The movie is basically a Joker origin story but with a queer bent to it. Drew stars as a down-on-her-luck clown who goes to battle with a fascist caped crusader while struggling with her gender identity. As you can see from the trailer below, there’s a lot of visual resemblances to almost every Joker ever made, stealing from both the film and comic versions of the Joker, and other Batman-associated characters also appear in the film. The film debuted Tuesday during the Midnight Madness section of the festival but will have no further screenings. While there is no confirmation from either side, it’s most likely that Drew was hit with a cease-and-desist letter so hard that it wiped the clown makeup off her face.

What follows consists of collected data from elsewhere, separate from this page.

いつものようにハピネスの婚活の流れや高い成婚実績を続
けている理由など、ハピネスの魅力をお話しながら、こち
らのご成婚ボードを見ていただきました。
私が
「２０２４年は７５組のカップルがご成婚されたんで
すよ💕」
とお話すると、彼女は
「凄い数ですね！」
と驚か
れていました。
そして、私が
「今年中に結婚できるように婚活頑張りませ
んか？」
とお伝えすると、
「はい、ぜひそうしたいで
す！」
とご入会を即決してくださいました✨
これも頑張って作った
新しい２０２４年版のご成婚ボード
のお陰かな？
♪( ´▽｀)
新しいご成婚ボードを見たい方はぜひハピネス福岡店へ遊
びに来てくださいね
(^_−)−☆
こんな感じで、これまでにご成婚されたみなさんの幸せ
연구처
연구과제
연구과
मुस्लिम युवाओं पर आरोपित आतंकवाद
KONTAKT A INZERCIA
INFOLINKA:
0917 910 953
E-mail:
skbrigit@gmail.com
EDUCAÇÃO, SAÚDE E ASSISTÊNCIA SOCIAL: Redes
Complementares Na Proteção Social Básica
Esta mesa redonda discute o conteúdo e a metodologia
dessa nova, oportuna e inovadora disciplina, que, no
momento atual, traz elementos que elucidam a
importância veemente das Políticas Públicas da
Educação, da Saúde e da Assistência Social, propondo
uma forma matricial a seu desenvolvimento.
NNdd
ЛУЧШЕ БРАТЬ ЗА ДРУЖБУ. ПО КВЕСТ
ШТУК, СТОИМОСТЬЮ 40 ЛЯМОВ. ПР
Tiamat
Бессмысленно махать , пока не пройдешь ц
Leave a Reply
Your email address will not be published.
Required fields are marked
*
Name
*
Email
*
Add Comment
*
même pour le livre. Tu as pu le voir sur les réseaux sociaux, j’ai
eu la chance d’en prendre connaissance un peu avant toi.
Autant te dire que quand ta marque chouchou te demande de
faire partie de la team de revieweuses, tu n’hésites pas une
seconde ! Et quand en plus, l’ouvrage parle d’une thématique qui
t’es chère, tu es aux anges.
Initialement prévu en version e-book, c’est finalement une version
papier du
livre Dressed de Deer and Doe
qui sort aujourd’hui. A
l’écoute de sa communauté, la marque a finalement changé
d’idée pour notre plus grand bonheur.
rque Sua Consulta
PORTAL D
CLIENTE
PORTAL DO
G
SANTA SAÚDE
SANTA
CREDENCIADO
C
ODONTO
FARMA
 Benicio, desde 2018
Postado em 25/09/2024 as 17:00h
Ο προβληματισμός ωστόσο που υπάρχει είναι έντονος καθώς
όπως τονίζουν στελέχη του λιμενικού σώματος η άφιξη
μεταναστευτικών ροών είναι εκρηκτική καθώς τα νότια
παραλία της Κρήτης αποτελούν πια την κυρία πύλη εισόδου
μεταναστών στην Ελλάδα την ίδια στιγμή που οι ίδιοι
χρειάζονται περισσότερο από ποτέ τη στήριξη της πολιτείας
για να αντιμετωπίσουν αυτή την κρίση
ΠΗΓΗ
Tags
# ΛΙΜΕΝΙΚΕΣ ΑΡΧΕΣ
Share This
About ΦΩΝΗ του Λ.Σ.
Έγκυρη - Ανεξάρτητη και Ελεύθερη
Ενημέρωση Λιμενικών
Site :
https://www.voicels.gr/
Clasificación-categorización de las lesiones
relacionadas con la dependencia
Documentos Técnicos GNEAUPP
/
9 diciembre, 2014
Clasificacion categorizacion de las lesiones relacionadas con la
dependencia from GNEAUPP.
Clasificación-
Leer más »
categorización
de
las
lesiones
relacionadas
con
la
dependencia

Drew posted about the possibility of the removal on Twitter and has spoken about her belief that the film is protected under fair use or “parody law.” However, the film doesn’t actually look to be a parody in the traditional sense, and you’d be hard-pressed to argue that it wasn’t trying to capitalize on an IP owned by someone else, especially considering it explicitly calls itself an “illegal” comic book movie.
Now, we can hash out how ridiculous copyright law is in the US at the moment, but it’s hard to understand how the filmmaker and her lawyers couldn’t see this coming a mile away. Of course WB is going to slap its hand at something like this premiering at one of the world’s most prestigious film festivals. What this does gain the movie is publicity like none other. Considering no one had really heard of it before this, it’s a fantastic marketing move if they do ever get to release it.
The real question is how The People’s Joker even got into TIFF. The movie may have been good enough for selection, but you’d think the festival organizers would have taken one look at the IP rights issues and realized it probably wasn’t the best idea to play host to it.